§ PROBLEM DETAILS
In the listing below, start at the line containing "t](https://updraft.cyfrin.io/courses/foundry)：一门" and end after the line containing "发人员，以构建高性能、Gas 优化的 EVM 合约代码。". Format those lines as a JSON list of strings with one string per line, leaving out blank lines.

§ DATA PROVIDED
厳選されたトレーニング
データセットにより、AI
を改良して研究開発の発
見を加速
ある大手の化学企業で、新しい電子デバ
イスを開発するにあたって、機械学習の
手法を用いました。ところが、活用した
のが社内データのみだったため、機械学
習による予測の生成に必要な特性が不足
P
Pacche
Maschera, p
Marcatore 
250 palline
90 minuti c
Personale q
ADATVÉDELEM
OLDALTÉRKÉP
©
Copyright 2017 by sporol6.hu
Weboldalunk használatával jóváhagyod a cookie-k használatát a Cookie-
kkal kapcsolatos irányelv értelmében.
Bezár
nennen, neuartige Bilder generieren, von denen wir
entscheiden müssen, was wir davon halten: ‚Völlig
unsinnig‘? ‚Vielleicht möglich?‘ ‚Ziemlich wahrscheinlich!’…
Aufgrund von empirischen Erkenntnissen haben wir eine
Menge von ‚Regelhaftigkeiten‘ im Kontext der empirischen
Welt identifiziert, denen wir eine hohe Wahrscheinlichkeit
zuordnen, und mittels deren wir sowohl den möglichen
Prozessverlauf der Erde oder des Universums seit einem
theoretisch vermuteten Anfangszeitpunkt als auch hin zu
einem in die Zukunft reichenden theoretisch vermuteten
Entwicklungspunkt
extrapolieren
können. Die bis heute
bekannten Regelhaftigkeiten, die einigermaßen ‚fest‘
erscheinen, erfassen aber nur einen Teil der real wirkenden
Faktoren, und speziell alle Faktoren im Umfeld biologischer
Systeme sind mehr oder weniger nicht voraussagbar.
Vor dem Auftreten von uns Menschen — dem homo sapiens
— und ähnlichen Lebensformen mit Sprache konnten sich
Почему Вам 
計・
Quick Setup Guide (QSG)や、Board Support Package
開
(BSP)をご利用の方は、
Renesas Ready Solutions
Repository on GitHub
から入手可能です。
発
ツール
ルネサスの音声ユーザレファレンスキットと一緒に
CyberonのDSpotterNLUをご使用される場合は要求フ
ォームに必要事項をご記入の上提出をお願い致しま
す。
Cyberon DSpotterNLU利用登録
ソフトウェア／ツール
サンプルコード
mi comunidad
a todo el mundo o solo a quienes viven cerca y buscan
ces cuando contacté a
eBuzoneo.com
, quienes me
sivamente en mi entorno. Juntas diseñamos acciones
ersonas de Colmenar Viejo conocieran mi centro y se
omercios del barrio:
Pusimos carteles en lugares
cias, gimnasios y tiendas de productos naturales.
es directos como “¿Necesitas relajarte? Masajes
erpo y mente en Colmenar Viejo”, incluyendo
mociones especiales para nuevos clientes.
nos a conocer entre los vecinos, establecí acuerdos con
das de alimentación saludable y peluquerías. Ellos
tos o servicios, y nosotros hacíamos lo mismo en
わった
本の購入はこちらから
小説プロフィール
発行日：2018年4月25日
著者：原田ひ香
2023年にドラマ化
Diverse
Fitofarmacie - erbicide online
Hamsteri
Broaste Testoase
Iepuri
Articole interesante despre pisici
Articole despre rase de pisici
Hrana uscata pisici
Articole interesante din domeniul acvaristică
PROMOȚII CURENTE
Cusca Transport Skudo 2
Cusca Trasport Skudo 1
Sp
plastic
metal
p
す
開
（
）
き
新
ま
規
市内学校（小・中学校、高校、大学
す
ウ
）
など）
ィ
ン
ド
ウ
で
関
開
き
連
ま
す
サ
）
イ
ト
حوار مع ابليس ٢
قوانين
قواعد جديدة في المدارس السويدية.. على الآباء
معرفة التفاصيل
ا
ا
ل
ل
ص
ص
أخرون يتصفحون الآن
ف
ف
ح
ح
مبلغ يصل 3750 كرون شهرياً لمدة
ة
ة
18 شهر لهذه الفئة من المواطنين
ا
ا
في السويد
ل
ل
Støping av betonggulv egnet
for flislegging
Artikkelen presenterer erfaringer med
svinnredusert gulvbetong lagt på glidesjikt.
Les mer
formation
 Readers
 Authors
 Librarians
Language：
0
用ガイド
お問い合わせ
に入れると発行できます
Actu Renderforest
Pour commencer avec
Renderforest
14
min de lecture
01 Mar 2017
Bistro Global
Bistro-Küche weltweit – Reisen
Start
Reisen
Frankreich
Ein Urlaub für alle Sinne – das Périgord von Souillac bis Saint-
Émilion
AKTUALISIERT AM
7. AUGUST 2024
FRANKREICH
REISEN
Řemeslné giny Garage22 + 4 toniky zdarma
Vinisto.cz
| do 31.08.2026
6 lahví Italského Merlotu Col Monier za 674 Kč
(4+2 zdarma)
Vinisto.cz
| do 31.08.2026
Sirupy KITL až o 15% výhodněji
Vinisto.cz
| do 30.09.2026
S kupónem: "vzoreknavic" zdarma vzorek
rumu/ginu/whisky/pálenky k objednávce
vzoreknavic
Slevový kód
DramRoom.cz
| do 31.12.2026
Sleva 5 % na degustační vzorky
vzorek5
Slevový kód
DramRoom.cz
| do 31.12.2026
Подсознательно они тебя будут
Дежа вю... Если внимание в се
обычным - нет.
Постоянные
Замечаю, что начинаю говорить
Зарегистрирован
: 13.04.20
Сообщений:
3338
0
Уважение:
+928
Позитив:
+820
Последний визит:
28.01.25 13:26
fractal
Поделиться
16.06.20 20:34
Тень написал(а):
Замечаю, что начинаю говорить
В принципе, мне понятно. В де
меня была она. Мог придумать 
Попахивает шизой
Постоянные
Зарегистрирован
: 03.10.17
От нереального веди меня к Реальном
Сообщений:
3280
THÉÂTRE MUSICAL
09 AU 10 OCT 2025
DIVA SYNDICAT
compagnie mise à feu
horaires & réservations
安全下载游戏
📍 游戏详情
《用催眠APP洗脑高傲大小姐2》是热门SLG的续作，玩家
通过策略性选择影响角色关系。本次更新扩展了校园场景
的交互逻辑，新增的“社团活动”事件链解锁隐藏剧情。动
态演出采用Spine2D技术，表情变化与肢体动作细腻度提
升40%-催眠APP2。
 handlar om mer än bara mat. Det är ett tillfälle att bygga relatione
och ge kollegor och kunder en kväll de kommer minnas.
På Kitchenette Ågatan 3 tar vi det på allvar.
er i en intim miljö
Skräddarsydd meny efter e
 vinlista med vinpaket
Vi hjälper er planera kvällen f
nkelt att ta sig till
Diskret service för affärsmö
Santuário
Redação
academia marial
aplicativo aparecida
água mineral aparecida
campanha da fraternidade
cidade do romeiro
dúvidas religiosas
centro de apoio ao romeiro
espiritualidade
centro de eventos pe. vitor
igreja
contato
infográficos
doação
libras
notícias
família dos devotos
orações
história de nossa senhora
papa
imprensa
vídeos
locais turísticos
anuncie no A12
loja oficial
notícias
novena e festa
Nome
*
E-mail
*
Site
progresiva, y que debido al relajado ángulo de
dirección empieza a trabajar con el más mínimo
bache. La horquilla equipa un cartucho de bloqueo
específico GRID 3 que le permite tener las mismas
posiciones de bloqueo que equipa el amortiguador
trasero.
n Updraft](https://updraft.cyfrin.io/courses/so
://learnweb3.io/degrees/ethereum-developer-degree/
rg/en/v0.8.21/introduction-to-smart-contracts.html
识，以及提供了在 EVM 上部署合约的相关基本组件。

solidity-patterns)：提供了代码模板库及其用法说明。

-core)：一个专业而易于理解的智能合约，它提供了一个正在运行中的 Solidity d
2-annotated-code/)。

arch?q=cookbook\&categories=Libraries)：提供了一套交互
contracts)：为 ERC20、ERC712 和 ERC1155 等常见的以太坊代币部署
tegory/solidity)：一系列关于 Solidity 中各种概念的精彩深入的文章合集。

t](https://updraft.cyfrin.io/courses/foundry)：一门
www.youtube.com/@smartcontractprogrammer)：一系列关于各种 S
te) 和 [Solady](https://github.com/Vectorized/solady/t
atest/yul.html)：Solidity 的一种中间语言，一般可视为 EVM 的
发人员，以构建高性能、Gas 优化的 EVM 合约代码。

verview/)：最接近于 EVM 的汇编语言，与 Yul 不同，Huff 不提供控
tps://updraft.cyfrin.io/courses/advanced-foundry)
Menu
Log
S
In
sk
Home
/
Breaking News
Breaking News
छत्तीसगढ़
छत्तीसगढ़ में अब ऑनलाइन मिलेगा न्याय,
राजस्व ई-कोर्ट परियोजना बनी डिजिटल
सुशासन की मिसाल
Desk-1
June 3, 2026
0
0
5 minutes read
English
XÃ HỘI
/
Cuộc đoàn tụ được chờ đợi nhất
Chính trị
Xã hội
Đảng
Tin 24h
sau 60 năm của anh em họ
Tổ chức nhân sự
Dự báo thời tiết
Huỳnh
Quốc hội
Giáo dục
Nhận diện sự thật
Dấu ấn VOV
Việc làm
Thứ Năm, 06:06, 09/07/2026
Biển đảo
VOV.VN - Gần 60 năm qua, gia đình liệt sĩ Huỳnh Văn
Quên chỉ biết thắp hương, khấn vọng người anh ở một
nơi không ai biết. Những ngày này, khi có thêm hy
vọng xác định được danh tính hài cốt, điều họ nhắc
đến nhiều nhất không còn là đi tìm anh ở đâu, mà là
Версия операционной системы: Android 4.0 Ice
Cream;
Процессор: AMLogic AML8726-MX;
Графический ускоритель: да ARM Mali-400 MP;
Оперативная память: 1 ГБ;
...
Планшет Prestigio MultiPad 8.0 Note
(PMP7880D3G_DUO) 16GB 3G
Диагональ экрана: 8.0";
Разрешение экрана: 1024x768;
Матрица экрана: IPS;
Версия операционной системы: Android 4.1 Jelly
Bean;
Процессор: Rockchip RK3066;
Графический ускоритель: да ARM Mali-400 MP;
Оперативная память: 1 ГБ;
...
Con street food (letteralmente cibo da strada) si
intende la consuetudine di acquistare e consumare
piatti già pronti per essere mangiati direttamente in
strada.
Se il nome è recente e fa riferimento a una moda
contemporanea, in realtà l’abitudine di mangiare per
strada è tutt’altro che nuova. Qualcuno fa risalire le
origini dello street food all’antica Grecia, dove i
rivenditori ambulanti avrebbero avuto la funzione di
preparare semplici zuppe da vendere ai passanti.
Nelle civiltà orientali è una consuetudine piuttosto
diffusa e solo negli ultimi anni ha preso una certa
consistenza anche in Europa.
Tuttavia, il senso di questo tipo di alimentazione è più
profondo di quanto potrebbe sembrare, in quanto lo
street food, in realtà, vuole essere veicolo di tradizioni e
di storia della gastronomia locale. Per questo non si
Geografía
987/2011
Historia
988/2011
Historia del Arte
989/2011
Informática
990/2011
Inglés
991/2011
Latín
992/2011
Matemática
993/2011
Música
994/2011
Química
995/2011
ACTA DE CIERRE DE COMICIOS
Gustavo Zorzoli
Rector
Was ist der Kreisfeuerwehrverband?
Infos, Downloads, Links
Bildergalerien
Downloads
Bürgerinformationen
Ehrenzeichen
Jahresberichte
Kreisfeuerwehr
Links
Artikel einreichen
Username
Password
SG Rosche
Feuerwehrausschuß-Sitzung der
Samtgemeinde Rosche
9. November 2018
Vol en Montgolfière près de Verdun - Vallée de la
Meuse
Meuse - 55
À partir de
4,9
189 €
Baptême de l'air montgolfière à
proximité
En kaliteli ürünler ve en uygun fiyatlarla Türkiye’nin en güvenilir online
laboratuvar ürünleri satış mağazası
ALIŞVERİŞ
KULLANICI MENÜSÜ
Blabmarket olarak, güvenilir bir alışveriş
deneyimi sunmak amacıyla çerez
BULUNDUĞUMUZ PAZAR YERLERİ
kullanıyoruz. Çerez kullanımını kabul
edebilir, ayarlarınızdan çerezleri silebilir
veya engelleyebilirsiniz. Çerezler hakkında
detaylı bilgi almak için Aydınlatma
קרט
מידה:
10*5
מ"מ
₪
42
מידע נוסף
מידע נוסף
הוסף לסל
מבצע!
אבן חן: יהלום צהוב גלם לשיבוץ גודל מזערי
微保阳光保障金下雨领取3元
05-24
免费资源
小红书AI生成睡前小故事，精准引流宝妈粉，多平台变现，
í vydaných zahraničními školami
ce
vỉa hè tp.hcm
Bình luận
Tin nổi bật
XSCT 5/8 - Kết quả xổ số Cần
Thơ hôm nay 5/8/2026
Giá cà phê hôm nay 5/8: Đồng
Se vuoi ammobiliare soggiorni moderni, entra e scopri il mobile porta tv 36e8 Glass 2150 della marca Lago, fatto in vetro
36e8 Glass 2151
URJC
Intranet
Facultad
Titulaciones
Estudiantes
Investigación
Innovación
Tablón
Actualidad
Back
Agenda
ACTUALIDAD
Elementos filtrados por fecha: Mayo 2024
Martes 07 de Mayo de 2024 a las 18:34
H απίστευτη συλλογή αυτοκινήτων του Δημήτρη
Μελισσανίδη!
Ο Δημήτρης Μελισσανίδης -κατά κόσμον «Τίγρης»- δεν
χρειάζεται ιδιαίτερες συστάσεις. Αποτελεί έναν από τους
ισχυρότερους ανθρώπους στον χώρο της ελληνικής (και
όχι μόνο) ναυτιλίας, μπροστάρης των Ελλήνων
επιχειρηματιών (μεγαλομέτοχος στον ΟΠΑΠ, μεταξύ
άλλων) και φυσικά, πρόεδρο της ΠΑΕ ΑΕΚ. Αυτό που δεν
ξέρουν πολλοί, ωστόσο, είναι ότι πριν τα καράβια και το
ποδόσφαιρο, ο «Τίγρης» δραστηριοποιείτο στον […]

§ RESPONSE TO THIS TASK
[
  "t](https://updraft.cyfrin.io/courses/foundry)：一门",
  "www.youtube.com/@smartcontractprogrammer)：一系列关于各种 S",
  "te) 和 [Solady](https://github.com/Vectorized/solady/t",
  "atest/yul.html)：Solidity 的一种中间语言，一般可视为 EVM 的",
  "发人员，以构建高性能、Gas 优化的 EVM 合约代码。"
]